ACTION ITEM: From the entries that follow, extract each line holding the string "Rendered".

DATASET RECORDS:
..........

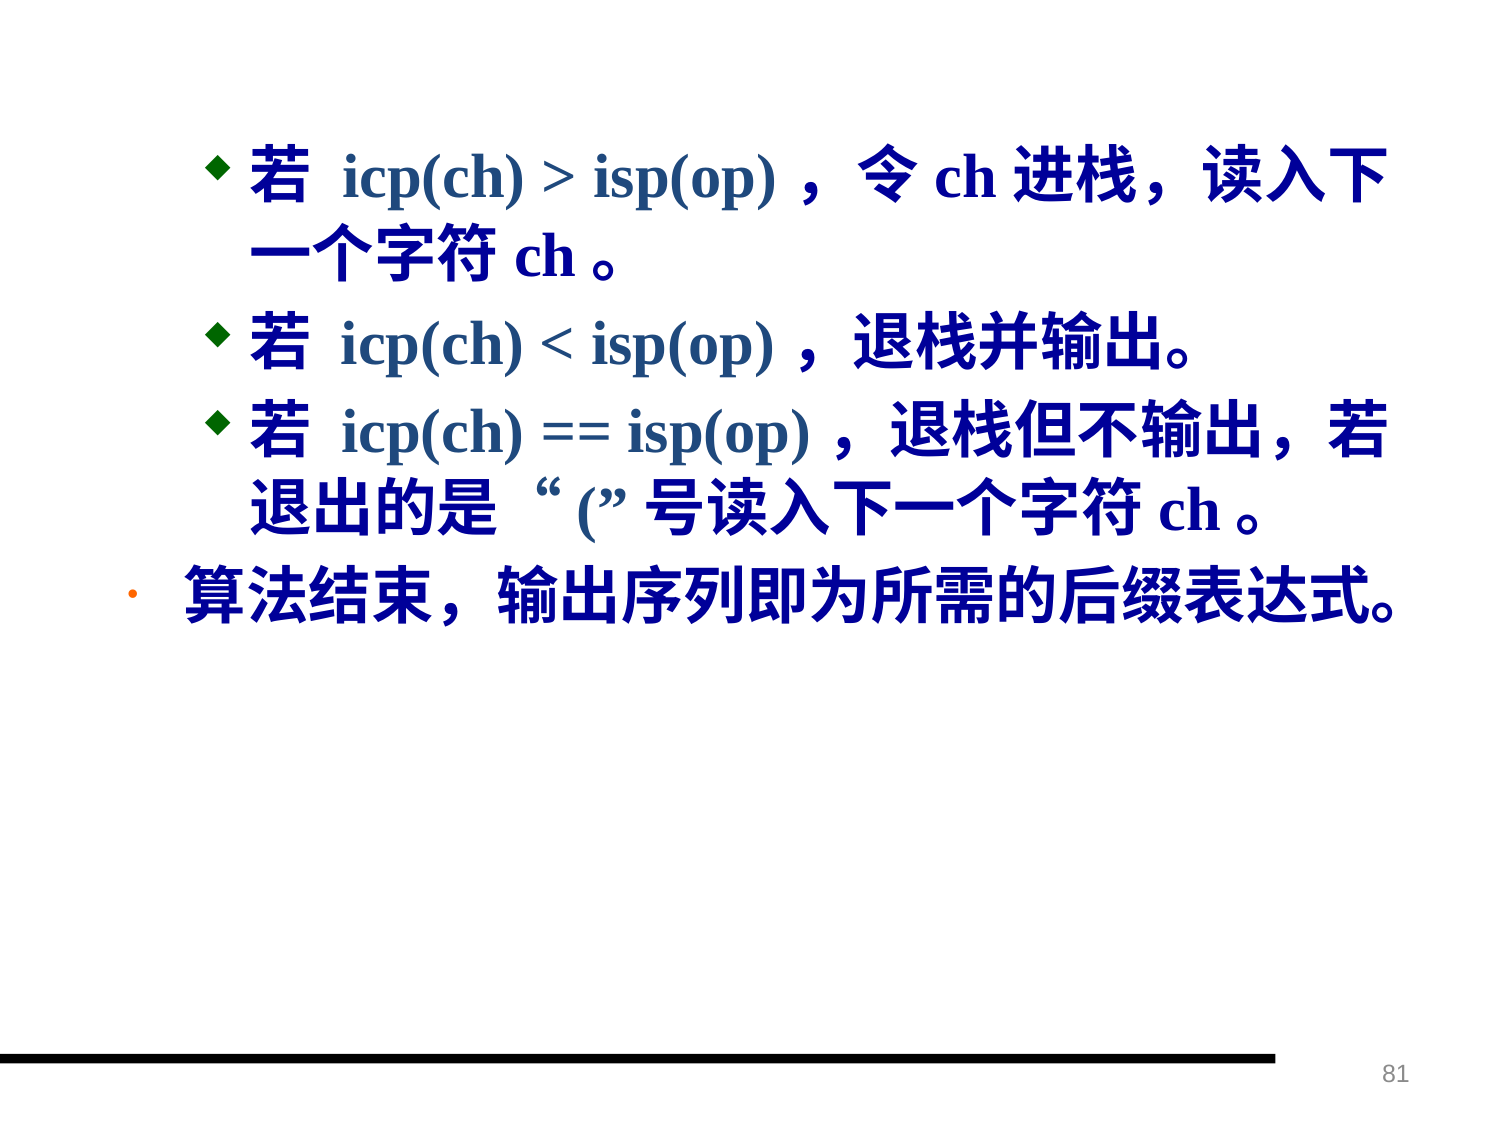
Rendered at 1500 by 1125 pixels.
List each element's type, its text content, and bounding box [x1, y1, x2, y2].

..........

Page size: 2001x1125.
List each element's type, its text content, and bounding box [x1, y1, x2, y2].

..........

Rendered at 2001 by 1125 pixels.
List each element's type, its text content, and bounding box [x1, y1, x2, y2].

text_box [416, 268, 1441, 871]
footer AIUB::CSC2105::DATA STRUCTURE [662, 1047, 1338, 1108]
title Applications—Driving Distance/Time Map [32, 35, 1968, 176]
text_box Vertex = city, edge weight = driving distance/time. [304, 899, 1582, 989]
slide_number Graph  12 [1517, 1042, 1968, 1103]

..........

THE ANSWER:
Rendered at 1500 by 1125 pixels.
Rendered at 2001 by 1125 pixels.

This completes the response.